We are using Simon Brown’s (HB9DRV) SDR-Radio Console Application to control the setup. The picture above shows this software, the RFSpace SDR-IQ, and the FTdx5000, in operation together in the phone section of the 20m band. As you can see, the software provides an SDR-like waterfall interface to the radio. The SDR-Radio Console software has the option to control the FTdx5000 via its CAT Interface, and we have enabled this in our configuration. All one needs to do is click on one of the signals on the waterfall or drag-tune the setup with a mouse, and the FTdx5000 is automatically tuned to operate on the correct frequency to receive the desired signal. The current version of the software only controls one of the FTdx5000’s two VFOs, but Simon has indicated that he plans to add support for controlling a connected transceiver’s second VFO in the future. This combination results in a considerable improvement in the FTdx5000’s operating interface. In addition to the waterfall display, the SDR-Radio Console software also provides audio scope and other spectrum scope functions as part of its displays.
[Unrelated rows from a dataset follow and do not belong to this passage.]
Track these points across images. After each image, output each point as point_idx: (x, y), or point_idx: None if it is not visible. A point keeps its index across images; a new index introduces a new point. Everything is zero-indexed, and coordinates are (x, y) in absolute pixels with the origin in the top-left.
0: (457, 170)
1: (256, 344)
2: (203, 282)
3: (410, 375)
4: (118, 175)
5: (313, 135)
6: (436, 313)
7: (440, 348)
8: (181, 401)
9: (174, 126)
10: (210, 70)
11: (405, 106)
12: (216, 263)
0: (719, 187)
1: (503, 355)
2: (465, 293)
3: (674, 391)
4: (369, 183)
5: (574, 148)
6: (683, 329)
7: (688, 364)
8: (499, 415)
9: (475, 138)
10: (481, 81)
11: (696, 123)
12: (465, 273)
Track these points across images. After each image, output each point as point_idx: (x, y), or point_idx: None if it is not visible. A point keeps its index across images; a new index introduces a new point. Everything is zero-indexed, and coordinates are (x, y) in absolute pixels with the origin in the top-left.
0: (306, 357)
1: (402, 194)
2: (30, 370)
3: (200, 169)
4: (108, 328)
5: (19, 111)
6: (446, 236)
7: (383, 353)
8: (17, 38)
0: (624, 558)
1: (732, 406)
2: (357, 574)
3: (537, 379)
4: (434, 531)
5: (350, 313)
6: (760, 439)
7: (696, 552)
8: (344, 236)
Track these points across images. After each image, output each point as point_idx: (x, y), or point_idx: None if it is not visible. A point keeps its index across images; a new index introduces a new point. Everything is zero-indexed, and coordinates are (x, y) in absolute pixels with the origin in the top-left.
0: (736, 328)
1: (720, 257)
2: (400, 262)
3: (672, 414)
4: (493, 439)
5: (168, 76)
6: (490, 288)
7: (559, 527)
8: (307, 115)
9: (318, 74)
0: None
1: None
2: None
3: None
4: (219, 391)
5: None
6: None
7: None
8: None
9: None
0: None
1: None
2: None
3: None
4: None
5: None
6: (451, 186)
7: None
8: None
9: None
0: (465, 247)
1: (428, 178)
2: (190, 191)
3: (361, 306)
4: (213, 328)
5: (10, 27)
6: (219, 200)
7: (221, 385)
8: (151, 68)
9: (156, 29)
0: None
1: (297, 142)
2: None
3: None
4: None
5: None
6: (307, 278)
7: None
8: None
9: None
The RFSpace SDR-IQ Software Defined Receiver is a small unit that connects to our FTdx5000 via the IF output connection on the transceiver. This device uses the FTdx5000’s wide-band IF signals to create a digitized IQ interface. Our readers should note that only a few radios have an IF output built-in – fortunately for us, the FTdx5000 does have such an output. See RFSpace’s website for some options for radios that do not have a built-in IF output. The SDR-IQ can “see” up to 190 kHz of bandwidth on the transceiver’s IF, which is more than enough to cover an entire sub-band spectrum on most HF bands. The SDR-IQ unit connects to the PC, which runs the SDR-Radio Console software via a USB interface (a USB 3.0 connection is recommended). With some simple configuration and adjustments to the RF levels in SDR Console, the unit was ready to go (we used the software supplied with the SDR-IQ to bring its firmware up to the latest version before setting up SDR-Radio Console). There is a groups.io support group for the SDR-Radio Console software, and the folks there were very helpful in answering our questions as we worked through installing the setup and getting it configured.
I believe that an SDR interface added to an existing “knobs and buttons” transceiver can provide a transceiver system that is much easier to operate. Thanks to folks like Simon Brown, HB9DRV, and his work on SDR-Radio Console software, we have yet another way to explore the world of Software Defined Radio.